Cour de cassation, civile, Chambre civile 1, 15 septembre 2021, 20-19.640, Publié au bulletin

Texte intégral

RÉPUBLIQUE FRANCAISE
AU NOM DU PEUPLE FRANCAIS

LA COUR DE CASSATION, PREMIÈRE CHAMBRE CIVILE, a rendu l'arrêt suivant :

CIV. 1

NL4



COUR DE CASSATION
______________________


Audience publique du 15 septembre 2021




Cassation


Mme AUROY, conseiller doyen faisant fonction de président



Arrêt n° 532 FS-B

Pourvoi n° M 20-19.640


R É P U B L I Q U E F R A N Ç A I S E

_________________________

AU NOM DU PEUPLE FRANÇAIS
_________________________


ARRÊT DE LA COUR DE CASSATION, PREMIÈRE CHAMBRE CIVILE, DU 15 SEPTEMBRE 2021

Mme [Z] [I], épouse [G], domiciliée [Adresse 1], a formé le pourvoi n° M 20-19.640 contre l'arrêt rendu le 30 juin 2020 par la cour d'appel de Paris (pôle 3, chambre 2), dans le litige l'opposant à M. [W] [G], domicilié [Adresse 2], défendeur à la cassation.

La demanderesse invoque, à l'appui de son pourvoi, le moyen unique de cassation annexé au présent arrêt.

Le dossier a été communiqué au procureur général.

Sur le rapport de Mme Guihal, conseiller, les observations de la SCP Spinosi, avocat de Mme [I], les observations et les plaidoiries de la SARL Meier-Bourdeau, Lécuyer et associés, avocat de M. [G], et l'avis de M. Sassoust, avocat général, à la suite duquel le président a demandé à l'avocat s'il souhaitait présenter des observations complémentaires, après débats en l'audience publique du 8 juin 2021 où étaient présents Mme Auroy, conseiller doyen faisant fonction de président, Mme Guihal, conseiller rapporteur, M. Hascher, Mme Antoine, M. Vigneau, Mmes Bozzi, Poinseaux, M. Fulchiron, Mme Dard, conseillers, Mmes Mouty-Tardieu, Gargoullaud, Azar, Feydeau-Thieffry, M. Buat-Ménard, conseillers référendaires, M. Sassoust, avocat général, et Mme Berthomier, greffier de chambre,
la première chambre civile de la Cour de cassation, composée, en application de l'article R. 431-5 du code de l'organisation judiciaire, des président et conseillers précités, après en avoir délibéré conformément à la loi, a rendu le présent arrêt ;

Faits et procédure

1. Selon l'arrêt attaqué (Paris, 30 juin 2020), rendu sur renvoi après cassation (1re Civ., 12 juillet 2017, pourvoi n° 16-22.158, Bull. 2017, I, n° 174) Mme [I] et M. [G], tous deux de nationalités française et tunisienne, se sont mariés en Tunisie le 4 août 1988.

2. Le 14 décembre 2010, M. [G] a saisi les juridictions tunisiennes d'une demande de divorce, lequel a été prononcé par un arrêt du 19 novembre 2012 devenu irrévocable.

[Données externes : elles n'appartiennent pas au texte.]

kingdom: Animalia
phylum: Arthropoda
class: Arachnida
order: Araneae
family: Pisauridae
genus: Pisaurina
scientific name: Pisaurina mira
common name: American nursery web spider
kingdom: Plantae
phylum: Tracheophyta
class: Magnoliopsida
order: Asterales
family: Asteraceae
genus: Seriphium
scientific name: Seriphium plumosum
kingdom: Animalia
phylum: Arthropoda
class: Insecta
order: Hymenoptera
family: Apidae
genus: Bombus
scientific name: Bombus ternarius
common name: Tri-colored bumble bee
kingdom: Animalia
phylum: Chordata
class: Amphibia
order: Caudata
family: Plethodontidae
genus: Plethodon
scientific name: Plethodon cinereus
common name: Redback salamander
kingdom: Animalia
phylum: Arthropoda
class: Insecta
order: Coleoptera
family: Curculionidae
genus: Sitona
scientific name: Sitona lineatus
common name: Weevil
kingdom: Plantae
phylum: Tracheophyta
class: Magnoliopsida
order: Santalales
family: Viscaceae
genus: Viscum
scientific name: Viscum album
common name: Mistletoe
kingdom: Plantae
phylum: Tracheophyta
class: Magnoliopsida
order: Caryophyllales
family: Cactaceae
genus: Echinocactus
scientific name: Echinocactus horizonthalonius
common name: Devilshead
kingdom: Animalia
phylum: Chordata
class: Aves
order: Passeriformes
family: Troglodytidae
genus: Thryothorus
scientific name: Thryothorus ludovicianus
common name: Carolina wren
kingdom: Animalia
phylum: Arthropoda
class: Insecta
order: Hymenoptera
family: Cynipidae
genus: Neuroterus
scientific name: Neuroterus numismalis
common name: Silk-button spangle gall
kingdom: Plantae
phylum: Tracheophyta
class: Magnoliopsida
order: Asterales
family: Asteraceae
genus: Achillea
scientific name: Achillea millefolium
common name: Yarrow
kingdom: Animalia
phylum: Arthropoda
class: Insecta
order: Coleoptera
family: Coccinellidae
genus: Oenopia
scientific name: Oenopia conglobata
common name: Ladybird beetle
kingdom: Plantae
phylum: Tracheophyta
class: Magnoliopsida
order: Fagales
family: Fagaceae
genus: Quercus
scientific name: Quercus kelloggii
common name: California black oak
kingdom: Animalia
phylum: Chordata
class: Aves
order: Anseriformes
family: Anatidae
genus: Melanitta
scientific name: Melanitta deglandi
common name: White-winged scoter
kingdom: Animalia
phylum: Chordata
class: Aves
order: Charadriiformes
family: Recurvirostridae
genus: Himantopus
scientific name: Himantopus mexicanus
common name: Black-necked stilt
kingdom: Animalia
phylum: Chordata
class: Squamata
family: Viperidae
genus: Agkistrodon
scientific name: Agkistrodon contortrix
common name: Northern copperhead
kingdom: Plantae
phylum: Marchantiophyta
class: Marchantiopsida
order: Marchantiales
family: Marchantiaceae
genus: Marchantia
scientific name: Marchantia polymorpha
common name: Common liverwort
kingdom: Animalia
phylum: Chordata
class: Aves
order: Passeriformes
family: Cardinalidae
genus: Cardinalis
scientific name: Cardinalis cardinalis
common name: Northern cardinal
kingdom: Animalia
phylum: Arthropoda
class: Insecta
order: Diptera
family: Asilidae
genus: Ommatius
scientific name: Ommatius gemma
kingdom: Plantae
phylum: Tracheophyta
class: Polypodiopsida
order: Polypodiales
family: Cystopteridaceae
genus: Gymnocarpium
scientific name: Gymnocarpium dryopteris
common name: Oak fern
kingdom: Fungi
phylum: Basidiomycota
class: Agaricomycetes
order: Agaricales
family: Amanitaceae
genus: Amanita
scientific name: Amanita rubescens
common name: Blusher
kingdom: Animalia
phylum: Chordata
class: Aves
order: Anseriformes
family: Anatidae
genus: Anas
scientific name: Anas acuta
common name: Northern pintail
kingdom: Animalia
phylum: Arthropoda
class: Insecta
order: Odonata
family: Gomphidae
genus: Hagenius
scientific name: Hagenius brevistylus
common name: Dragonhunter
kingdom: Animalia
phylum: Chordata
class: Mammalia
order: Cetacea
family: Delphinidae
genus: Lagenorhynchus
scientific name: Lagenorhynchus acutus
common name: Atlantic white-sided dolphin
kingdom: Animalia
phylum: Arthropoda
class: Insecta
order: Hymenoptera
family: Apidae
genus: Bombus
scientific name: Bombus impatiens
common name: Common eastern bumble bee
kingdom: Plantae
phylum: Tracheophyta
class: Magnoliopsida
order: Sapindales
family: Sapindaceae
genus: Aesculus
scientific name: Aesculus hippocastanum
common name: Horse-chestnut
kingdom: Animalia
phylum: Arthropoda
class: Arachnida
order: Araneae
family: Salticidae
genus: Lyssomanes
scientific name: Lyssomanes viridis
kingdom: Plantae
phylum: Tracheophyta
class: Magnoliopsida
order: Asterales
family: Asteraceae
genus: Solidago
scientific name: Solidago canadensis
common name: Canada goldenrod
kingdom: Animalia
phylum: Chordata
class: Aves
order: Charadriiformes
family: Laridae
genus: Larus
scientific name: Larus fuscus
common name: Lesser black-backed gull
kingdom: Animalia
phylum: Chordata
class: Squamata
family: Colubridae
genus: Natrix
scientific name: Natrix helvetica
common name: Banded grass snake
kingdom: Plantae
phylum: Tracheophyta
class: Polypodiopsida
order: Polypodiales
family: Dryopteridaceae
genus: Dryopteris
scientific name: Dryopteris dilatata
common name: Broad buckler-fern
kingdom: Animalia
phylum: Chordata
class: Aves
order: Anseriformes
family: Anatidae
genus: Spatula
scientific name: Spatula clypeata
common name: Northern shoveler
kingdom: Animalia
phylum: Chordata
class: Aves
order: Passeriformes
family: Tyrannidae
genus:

3. Le 11 avril 2011, Mme [I] a saisi les juridictions françaises d'une requête en divorce. Par une ordonnance de non-conciliation du 20 juin 2011, le juge aux affaires familiales a rejeté l'exception de litispendance soulevée par M. [G], qui n'en n'a pas relevé appel. Devant la cour d'appel statuant au fond, M. [G] a opposé à la demande en divorce de Mme [I] l'autorité de chose jugée attachée au jugement de divorce tunisien.

Examen du moyen

Sur le moyen, pris en sa seconde branche

4. En application de l'article 1014, alinéa 2, du code de procédure civile, il n'y a pas lieu de statuer par une décision spécialement motivée sur ce grief qui n'est manifestement pas de nature à entraîner à la cassation.

Mais sur le moyen relevé d'office

5. Après avis donné aux parties conformément à l'article 1015 du code de procédure civile, il est fait application de l'article 620, alinéa 2, du même code.

Vu l'article 15 de la Convention relative à l'entraide judiciaire en matière civile et commerciale et à la reconnaissance et à l'exécution des décisions judiciaires du 28 juin 1972 entre la France et la Tunisie et l'article 1110 du code de procédure civile dans sa rédaction antérieure à celle issue du décret n° 2019-1380 du 17 décembre 2019 :

6. Selon le premier de ces textes, en matière civile ou commerciale, les décisions contentieuses et gracieuses rendues par les juridictions siégeant en France ou en Tunisie sont reconnues de plein droit sur le territoire de l'autre Etat à la condition, notamment, que la décision ne soit pas contraire à une décision judiciaire rendue dans l'État requis et y ayant l'autorité de la chose jugée.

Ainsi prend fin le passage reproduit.